Looks like it. Courts are becoming more tolerant of social media sites, such as LinkedIn, Twitter, and Facebook, being used to assist with the class notice process. Recently, a federal judge in New York, U.S. District Judge Alison Nathan, granted the request of former Gawker interns to notify potential class members, whose mailing addresses or email addresses were unknown, via social media. Mark, et al. v. Gawker Media LLC, et al., No. 1:13-cv-04347 S.D.N.Y.).
In Gawker, two former interns filed suit against the news and gossip blog under the Fair Labor Standards Act for failure to pay them during their internships. As I explained in a prior post, the FLSA was enacted to establish minimum wage, overtime pay eligibility, record keeping, and child labor standards. FLSA cases are typically brought as collective actions, which means that, unlike Rule 23 class actions, employees (and former employees) must opt in. 29 U.S.C. §216(b). To notify putative members of their right to opt in, the named plaintiffs requested that the Court permit them to use Facebook, LinkedIn, and Twitter, in addition to traditional notification platforms (e.g., direct mailing and publication).
Judge Nathan found that the plaintiffs’ original notification plan was overbroad. For example, plaintiffs wanted to create pages on Tumblr and Reddit to publicize the lawsuit. The Court explained that, because the purpose of FLSA notice is to inform putative class members and not to publicize the lawsuit generally, this type of notice was not sufficiently tailored to the intended audience.
Judge Nathan also found that the plaintiffs’ proposed use of Facebook went too far. Plaintiffs are not permitted to “friend” potential class members to notify them of the lawsuit and their right to opt in. Instead, plaintiffs may “follow” potential class members on Twitter and send private messages relating to the lawsuit, or send “InMail” via LinkedIn. If the individuals who plaintiffs follow on Twitter fail to opt into the suit by the Court’s deadline, then plaintiffs must un-follow those individuals. In other words, Judge Nathan was careful to balance the purpose of notification with individuals’ privacy rights, as well as with defendants’ rights not to have their alleged violations broadcast over the Internet.
No case has yet to permit social media to serve as the only vehicle by which notice is provided. Rather, it has served as a supplement to traditional class notice options, including direct mail, publication, and email. This should not be surprising because social media is cost effective and an efficient means to reach a broad audience.

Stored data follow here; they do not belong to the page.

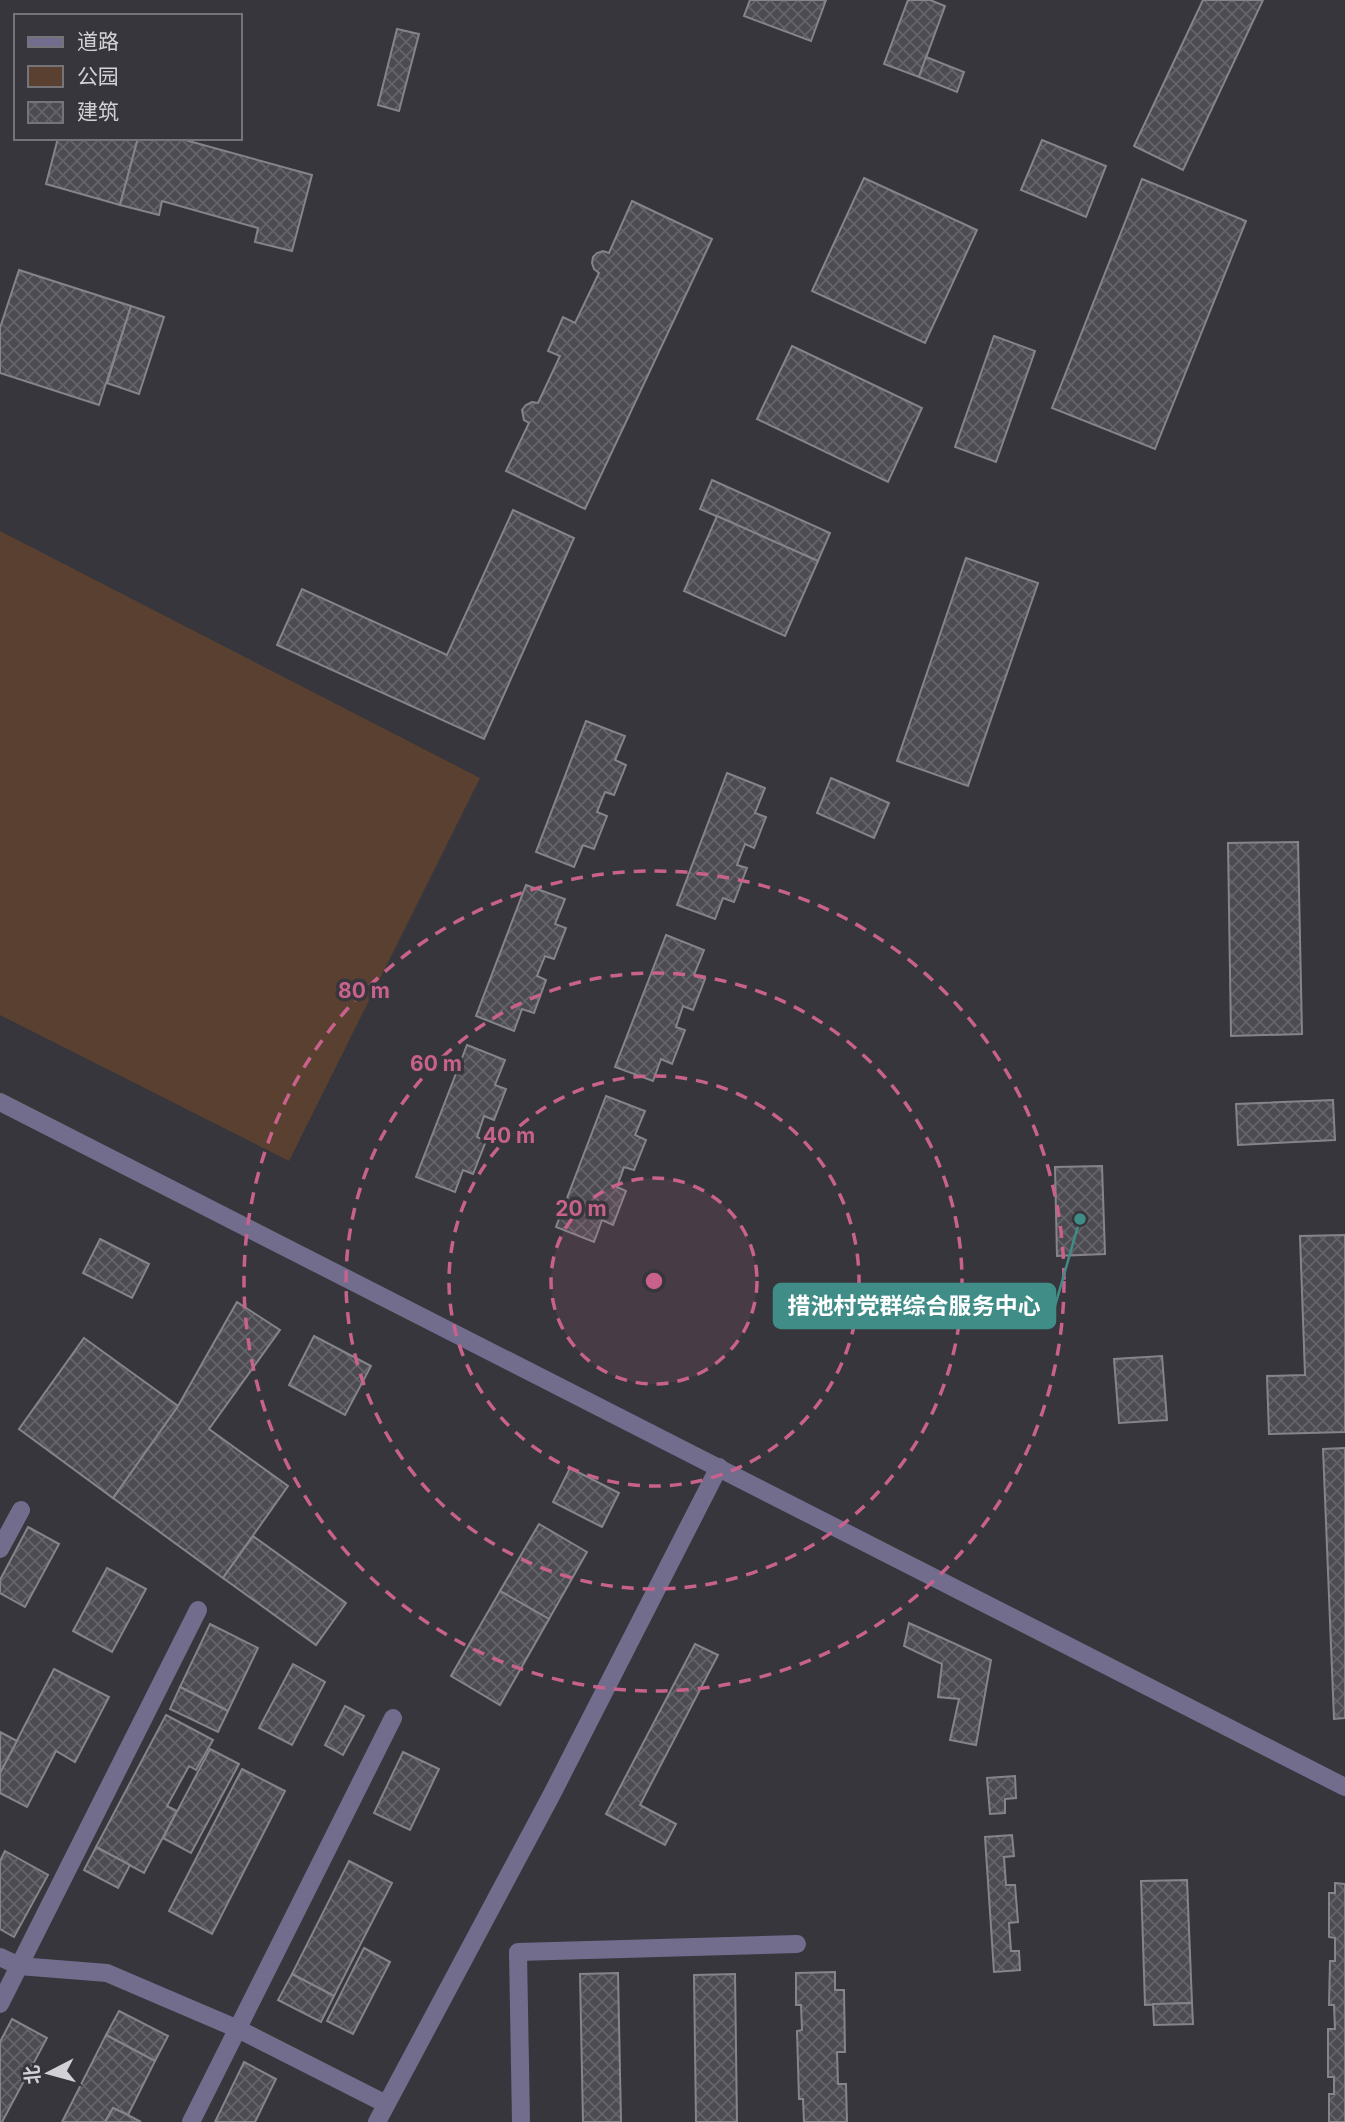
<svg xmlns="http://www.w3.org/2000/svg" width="1345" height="2122" viewBox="0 0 1345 2122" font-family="Inter,'Noto Sans SC',sans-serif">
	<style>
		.green { fill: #5a4030 }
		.building { fill: url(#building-cross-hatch); stroke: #85848b; stroke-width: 2 }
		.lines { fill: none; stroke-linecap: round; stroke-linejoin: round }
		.minor { stroke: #726d8d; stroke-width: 18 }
		.ring { fill: none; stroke: #c8628c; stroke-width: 3.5; stroke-dasharray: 12 9 }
		.centre { fill: #c8628c; stroke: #36363c; stroke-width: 3.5 }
		.ring-label { font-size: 21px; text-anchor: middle; font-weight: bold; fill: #c8628c; stroke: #36363c; stroke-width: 7; stroke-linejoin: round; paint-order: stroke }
		.leader { fill: none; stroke: #408d88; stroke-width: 2.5 }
		.callout-dot { fill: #408d88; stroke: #36363c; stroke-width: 2.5 }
		.callout { fill: #408d88; stroke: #408d88; stroke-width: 2.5 }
		.callout-label { font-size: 23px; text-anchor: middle; font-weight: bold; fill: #fff }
	</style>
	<defs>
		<pattern id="building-cross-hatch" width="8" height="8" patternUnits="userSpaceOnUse" patternTransform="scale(1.75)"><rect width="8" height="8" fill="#4c4b52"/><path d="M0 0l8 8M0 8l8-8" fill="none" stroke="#65646a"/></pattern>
	</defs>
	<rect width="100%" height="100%" fill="#36363c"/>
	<polygon class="green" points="0,531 480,778 289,1161 0,1015"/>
	<g class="building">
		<polygon points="750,0 826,0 811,41 744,16"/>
		<polygon points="908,0 930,0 945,6 919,77 884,64"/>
		<polygon points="1203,0 1263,0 1183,170 1134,146"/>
		<polygon points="397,29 419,34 399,111 378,105"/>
		<polygon points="926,57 964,72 957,92 919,77"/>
		<polygon points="58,138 138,138 120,205 46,184"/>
		<polygon points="138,138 178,138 312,175 292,251 255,242 258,228 162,201 159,215 120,205"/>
		<polygon points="1042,140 1106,166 1086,217 1021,190"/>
		<polygon points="864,178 977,230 925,343 812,291"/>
		<polygon points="1142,179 1246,221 1155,449 1052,408"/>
		<polygon points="632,201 712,239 585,509 506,471 529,423 524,420 522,410 526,405 532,402 538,403 560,356 548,351 563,317 575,323 599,273 594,269 592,263 593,257 597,253 603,251 609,253"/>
		<polygon points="19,270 131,306 99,405 0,373 0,328"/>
		<polygon points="131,306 164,317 139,394 107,383"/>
		<polygon points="994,336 1035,351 996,462 955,447"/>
		<polygon points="792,346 922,408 888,482 757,419"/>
		<polygon points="712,480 830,533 818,561 700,509"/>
		<polygon points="513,510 574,538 484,739 277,645 302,589 447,655"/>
		<polygon points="717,516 818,561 785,636 684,591"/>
		<polygon points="966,558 1038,583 968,786 897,761"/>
		<polygon points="586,721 625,736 615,760 626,765 614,795 605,792 597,812 607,816 594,849 583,845 574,867 536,852"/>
		<polygon points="727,773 765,788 755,813 766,817 754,848 745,844 737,865 747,868 734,902 723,898 715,919 677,905"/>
		<polygon points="831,778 889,803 874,838 817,813"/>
		<polygon points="1298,842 1302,1034 1231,1036 1228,843"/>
		<polygon points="526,885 565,899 555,924 566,928 554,959 545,956 537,976 546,980 534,1013 522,1009 514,1031 476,1016"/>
		<polygon points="666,935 704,950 694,975 705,979 693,1010 683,1006 676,1027 685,1030 672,1064 661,1059 653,1081 615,1067"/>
		<polygon points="467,1045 505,1060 495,1085 506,1089 494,1120 484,1116 477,1137 486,1141 473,1174 463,1170 455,1192 416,1177"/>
		<polygon points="606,1096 645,1111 635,1135 646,1140 634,1170 624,1167 617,1187 626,1191 613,1225 602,1220 594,1242 556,1227"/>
		<polygon points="1333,1100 1335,1140 1238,1145 1236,1104"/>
		<polygon points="1102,1166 1105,1254 1057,1256 1055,1167"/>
		<polygon points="1345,1235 1345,1432 1269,1434 1267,1376 1305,1375 1300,1236"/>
		<polygon points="100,1239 149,1264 132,1298 83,1273"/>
		<polygon points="237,1302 280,1330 209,1429 288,1486 223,1578 113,1498 178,1406"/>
		<polygon points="314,1336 371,1366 345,1415 289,1385"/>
		<polygon points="84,1338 178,1406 113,1498 19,1429"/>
		<polygon points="1162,1356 1167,1420 1119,1423 1114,1359"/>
		<polygon points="1345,1448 1345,1718 1334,1719 1323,1449"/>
		<polygon points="570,1468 619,1493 602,1527 553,1502"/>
		<polygon points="539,1524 587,1552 549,1619 500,1591"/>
		<polygon points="28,1527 59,1544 25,1607 0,1593 0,1580"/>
		<polygon points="253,1536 346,1603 316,1645 223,1578"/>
		<polygon points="107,1568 146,1589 112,1652 73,1631"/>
		<polygon points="500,1591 549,1619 500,1705 451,1676"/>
		<polygon points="909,1623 991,1660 976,1745 950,1740 959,1699 938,1697 942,1664 904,1646"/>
		<polygon points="210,1624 258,1648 228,1711 180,1687"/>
		<polygon points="695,1644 718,1655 640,1805 676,1824 665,1845 606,1814"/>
		<polygon points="293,1664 325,1682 292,1745 259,1728"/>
		<polygon points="54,1669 109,1697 75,1762 56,1751 27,1807 0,1793 0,1773"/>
		<polygon points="180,1687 228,1711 218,1732 170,1709"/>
		<polygon points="345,1706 364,1716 343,1755 325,1745"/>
		<polygon points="166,1715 213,1740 196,1770 189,1766 167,1806 177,1811 144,1873 96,1847"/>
		<polygon points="0,1732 17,1741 0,1773"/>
		<polygon points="210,1749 239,1764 191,1853 163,1838"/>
		<polygon points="403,1752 439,1769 410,1830 374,1813"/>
		<polygon points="242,1769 285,1791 212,1934 169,1911"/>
		<polygon points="1015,1776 1016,1798 1005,1799 1005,1813 990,1814 987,1778"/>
		<polygon points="1012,1835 1014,1856 1004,1857 1006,1885 1015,1885 1018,1922 1009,1923 1011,1951 1019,1951 1020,1970 994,1972 985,1837"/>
		<polygon points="96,1847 130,1865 118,1888 84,1870"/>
		<polygon points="5,1851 48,1875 14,1937 0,1929 0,1861"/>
		<polygon points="349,1861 392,1883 334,1996 292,1974"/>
		<polygon points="1187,1880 1192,2003 1145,2005 1141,1881"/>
		<polygon points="1335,1883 1345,1884 1345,2122 1329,2122 1329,2094 1334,2094 1334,2077 1328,2077 1328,2029 1335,2029 1334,2005 1329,2005 1330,1961 1335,1961 1335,1938 1329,1937 1329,1893 1335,1893"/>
		<polygon points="364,1948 390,1962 353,2034 327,2021"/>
		<polygon points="835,1972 835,1990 844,1990 845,2052 837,2052 838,2084 846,2084 847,2122 804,2122 803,2099 799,2099 797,2031 802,2030 801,2005 796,2005 796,1973"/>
		<polygon points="618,1973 621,2122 583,2122 580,1974"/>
		<polygon points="292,1974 334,1996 321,2022 278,2000"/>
		<polygon points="735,1974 737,2122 696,2122 694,1975"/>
		<polygon points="1192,2003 1193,2024 1154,2025 1153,2004"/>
		<polygon points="119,2011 168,2036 155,2061 106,2035"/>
		<polygon points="12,2019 47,2038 2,2122 0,2122 0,2042"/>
		<polygon points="106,2035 155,2061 128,2115 113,2108 105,2122 62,2122"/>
		<polygon points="244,2062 276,2079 255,2122 215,2122"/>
		<polygon points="113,2108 128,2115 141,2122 105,2122"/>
	</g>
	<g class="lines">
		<g class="minor">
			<polyline points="0,1102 1345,1787"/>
			<polyline points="0,1549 21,1510"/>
			<polyline points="0,1957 19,1966 107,1973 238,2029 386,2104"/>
			<polyline points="0,2004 198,1610"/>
			<polyline points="191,2122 393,1718"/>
			<polyline points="377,2122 552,1794 719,1467"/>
			<polyline points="521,2122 518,1952 797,1944"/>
		</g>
	</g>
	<circle cx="654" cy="1281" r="103" fill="#c8628c" fill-opacity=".12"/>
	<g class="ring">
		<circle cx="654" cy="1281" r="103"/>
		<circle cx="654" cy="1281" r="205"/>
		<circle cx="654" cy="1281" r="308"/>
		<circle cx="654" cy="1281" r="410"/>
	</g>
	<circle cx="654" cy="1281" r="10" class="centre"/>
	<g class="ring-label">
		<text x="364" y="998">80 m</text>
		<text x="436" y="1071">60 m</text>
		<text x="509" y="1143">40 m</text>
		<text x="581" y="1216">20 m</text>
	</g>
	<path class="leader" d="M1080 1219L1055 1306"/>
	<circle class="callout-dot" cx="1080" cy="1219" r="7"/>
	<rect class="callout" x="774" y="1284" width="281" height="44" rx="7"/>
	<g class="callout-label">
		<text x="914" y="1314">措池村党群综合服务中心</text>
	</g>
	<rect x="14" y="14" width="228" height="126" fill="#36363c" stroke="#747479" stroke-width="2"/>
	<rect x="28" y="37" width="35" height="10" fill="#726d8d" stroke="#747479" stroke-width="2"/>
	<text x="77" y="49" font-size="21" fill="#d2d1d5">道路</text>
	<rect x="28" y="66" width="35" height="21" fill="#5a4030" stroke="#747479" stroke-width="2"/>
	<text x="77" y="84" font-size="21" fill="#d2d1d5">公园</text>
	<rect x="28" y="102" width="35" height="21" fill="url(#building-cross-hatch)" stroke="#747479" stroke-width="2"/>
	<text x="77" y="119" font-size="21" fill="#d2d1d5">建筑</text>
	<g transform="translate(49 2073) rotate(264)" stroke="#36363c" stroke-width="5" paint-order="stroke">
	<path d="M0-5L12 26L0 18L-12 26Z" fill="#d2d1d5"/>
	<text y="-10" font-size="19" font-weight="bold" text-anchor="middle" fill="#d2d1d5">北</text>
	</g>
</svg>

Of course, social media is not without its pitfalls. Defendants (and lawyers for defendants) that find themselves on the wrong side of a class or collective action should be wary of social media used as part of the class notice process. No company wants a litany of lawsuits to pop up in Google search results for a certain product or service. Often, defendants find themselves subject to unintended negative publicity when social media is used as part of a class action. Notice is not intended to punish the defendant; rather, it is to apprise putative class members of his or her rights. Therefore, it is important to take care to define appropriate limits of class notice, communicate regularly with any notice administrator retained, and inform your judge as to the pros and cons so that she may make a reasoned and balanced decision.